RIVERSIDE, Calif. - In August 2010, an entomologist at the University of California, Riverside discovered a tiny fairyfly wasp in upstate New York that had never been seen in the United States until then. Nearly exactly a year later, he discovered the wasp in Irvine, Calif., strongly suggesting that the wasp is well established in the country.
Called Gonatocerus ater, the wasp is about 1 millimeter long and arrived in North America from Europe. It lays its eggs inside the eggs of leafhoppers.
Leafhopper females lay their eggs inside plant tissue. Gonatocerus ater females find these eggs and lay their own eggs inside them. When the wasp eggs hatch, the larvae eat the leafhopper eggs.
"This wasp was accidentally introduced in North America," said Serguei Triapitsyn, the principal museum scientist in the Department of Entomology and the director of the Entomology Research Museum, who made the discovery. "It most likely got here in parasitized eggs of the leafhoppers in twigs of Lombardy poplar seedlings coming from Europe, perhaps long ago."
Triapitsyn explained that the wasp had been reported in Italy where the leafhopper Rhytidodus decimaquartus was determined to be its host.
"In California, we do not know if the wasp's host is this leafhopper, but I found it on the same Lombardy poplar trees that had the wasp, so an association is very likely," he said.
Triapitsyn found the wasp on August 7, 2011, when he was doing field work along a trail.

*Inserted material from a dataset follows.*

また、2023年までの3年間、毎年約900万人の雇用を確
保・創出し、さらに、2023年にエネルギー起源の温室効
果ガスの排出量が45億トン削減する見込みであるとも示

He caught the insects in a net that he had swept over Lombardy poplar leaves. He preserved the sample of insects in ethanol and brought it to his lab at UC Riverside for analysis and identification, which can take long. He got a positive identification of the potential leafhopper host only two weeks ago.
"I identified the wasp as Gonatocerus ater by comparing it to wasps from upstate New York and also Europe," he said. "It would not surprise me if this wasp is found wherever Lombardy poplars are located because its likely leafhopper host prefers these trees for feeding."
According to Triapitsyn, the wasp poses no known risk - besides killing leafhopper eggs.
"It actually helps naturally control leafhopper numbers," he said. "In its absence, leafhopper populations could have skyrocketed. This illustrates how plant pests are sometimes accompanied by their natural enemies across very long distances without our knowledge."
In August 2010, Triapitsyn discovered another species of Gonatocerus on a large willow tree in the middle of a lawn on the campus of the New York State Agricultural Experiment Station in Geneva, NY.
"This wasp, which has yet to be described, is native to the United States," he said. "The fact that I found it in a relatively well visited and studied area shows just how little we know about these minute insects."